Part of the explanation for the position Mary occupies, too, is that she has been rather hopelessly in love, against her own best instincts, with a sort of charming ne'er-do-well, whose good friend has likewise developed an unrequited love for Mary. It all seems quite hopeless, and indeed The Month of May is perhaps a bit like F. M Mayor's The Rector's Daughter with a brighter wit and a pluckier sensibility. When I read it, I felt that it was probably a weaker novel overall than Three Daughters, but looking back a few weeks later I wonder if it might not end up being the more haunting one. At any rate, it's sad that Heseltine didn't continue writing—I would have quite liked to see where she got to in later novels.

In closing for now, I'll share one passage from Month which is entertaining. Mary's whiny mother is bemoaning the state of womanhood in the present day, and detailing the proper expectations for a "lady" in her own day:

"Ah yes!" exclaimed Mrs. Willoughby, with animation, "would that young women nowadays could have their rules by heart! To begin with"—ticking off each point on her fingers: "A lady must always be bien chaussée, bien gantée, bien coiffée. A lady should take an hour to get up and an hour to go to bed. A lady removes her stay-laces at night and puts them in again next morning. A lady does not perspire. A lady does not blow her nose in public. ('Five minutes before breakfast,' my Aunt Amelia used to say, 'should be enough for any Christian gentlewoman.') A lady keeps her eyes on the ground when she goes out walking. A lady never climbs a style before a gentleman. A lady does not eat cheese. A lady should know how to carve."

Which, despite the woeful state of humanity in late 2019, should at least make us grateful that we're not Victorian ladies!

Friday, November 15, 2019

GILLIAN TINDALL, The Pulse Glass (2019)

I have a whole slew of recent reading I need to catch up on here—something like two dozen books altogether, and some of them quite interesting (though some will have to be mentioned only briefly as my notes haven't always been all they might have been). But before I do that, I can't delay in writing about a wonderful book I just finished, and a brand new one to boot. Me reading a book hot off the presses? Unheard of!

Many of you will recall that Tindall is—as well as one of the foremost history writers in the world today (and, earlier in her career, a successful novelist as well and therefore included in my author list)—also the daughter of Ursula Orange, author of three novels reprinted as Furrowed Middlebrow titles, and the niece of Monica Tindall, author of another FM title. She also surely has the most seductive approach to historical writing I could imagine—such that even if you think you're not really "into" history, you really owe it to yourself to give her work a try. I couldn't put The Pulse Glass down and finished it in two days (it would certainly have been one if not for that dratted dying computer).

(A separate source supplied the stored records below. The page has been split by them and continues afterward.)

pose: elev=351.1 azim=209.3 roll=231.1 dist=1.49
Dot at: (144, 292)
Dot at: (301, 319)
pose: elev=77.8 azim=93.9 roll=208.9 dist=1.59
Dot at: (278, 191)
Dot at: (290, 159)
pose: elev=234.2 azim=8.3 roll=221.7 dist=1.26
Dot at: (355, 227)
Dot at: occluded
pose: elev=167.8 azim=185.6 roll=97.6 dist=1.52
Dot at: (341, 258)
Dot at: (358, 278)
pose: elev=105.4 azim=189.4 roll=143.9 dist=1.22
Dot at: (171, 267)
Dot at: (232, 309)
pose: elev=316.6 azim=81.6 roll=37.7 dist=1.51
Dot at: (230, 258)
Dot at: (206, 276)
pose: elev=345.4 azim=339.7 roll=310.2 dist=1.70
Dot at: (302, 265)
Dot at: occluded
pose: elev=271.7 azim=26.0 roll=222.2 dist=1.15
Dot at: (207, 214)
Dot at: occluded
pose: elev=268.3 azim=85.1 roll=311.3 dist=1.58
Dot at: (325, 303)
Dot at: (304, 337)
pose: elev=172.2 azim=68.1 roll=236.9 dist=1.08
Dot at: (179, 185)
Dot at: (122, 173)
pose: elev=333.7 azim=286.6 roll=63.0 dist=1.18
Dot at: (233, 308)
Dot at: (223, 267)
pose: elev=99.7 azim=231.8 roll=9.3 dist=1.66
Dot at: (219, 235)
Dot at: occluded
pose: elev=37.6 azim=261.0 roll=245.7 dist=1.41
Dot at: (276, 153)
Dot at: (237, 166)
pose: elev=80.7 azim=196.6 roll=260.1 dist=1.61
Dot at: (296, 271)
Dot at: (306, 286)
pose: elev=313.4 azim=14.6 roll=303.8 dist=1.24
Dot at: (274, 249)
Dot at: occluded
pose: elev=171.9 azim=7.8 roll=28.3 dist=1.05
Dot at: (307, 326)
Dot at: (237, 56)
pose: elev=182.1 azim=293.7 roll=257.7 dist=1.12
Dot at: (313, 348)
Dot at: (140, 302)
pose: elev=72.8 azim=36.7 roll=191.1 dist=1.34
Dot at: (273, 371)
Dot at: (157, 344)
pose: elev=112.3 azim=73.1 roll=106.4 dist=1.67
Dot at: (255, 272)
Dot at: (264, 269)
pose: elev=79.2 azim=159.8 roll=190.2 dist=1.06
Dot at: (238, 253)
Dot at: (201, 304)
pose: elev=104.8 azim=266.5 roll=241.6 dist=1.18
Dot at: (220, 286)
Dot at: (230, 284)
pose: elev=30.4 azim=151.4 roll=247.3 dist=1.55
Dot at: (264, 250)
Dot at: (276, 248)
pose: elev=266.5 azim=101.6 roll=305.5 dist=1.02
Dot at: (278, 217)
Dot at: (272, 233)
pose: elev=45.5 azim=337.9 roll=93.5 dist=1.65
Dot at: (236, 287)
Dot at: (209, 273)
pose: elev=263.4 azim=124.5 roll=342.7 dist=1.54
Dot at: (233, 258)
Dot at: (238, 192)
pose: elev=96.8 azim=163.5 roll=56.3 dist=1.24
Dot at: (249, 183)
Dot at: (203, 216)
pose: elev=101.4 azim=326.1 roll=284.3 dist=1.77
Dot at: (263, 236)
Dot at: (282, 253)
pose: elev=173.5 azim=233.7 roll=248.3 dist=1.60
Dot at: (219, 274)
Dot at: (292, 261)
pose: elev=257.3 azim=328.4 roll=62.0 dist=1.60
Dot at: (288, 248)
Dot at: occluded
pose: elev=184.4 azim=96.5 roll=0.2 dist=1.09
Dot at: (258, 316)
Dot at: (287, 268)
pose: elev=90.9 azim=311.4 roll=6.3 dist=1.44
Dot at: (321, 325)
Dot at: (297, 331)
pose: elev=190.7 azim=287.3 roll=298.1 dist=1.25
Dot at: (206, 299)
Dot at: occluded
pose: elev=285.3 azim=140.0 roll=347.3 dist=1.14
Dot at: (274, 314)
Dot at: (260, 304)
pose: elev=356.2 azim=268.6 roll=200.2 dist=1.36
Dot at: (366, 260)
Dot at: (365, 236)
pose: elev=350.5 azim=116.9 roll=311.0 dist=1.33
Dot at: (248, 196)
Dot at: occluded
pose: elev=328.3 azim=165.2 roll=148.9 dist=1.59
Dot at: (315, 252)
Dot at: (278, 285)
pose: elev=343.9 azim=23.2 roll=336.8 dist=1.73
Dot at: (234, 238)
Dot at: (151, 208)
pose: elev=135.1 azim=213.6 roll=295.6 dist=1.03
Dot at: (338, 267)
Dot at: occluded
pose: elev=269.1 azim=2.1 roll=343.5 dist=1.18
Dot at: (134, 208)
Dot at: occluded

I first read and became a fan of Gillian's when she emailed me after I'd written about her mother's books, but as soon as I picked up Three Houses, Many Lives (2012) and, a bit later, Footprints in Paris (2009), I was hooked. Her focus, as she herself described it, is on the study of place and urban history, but that hardly does justice to the scope and elegance of her work. The Pulse Glass, for example, has four epigraphs—one from the periodical History Today, one from a poem by Polish Nobel Prize winner Wislawa Szymborska, one from children’s author Philippa Pearce, and one from Proust—which might just begin to suggest the varied sensibility and array of learning Tindall brings to her work.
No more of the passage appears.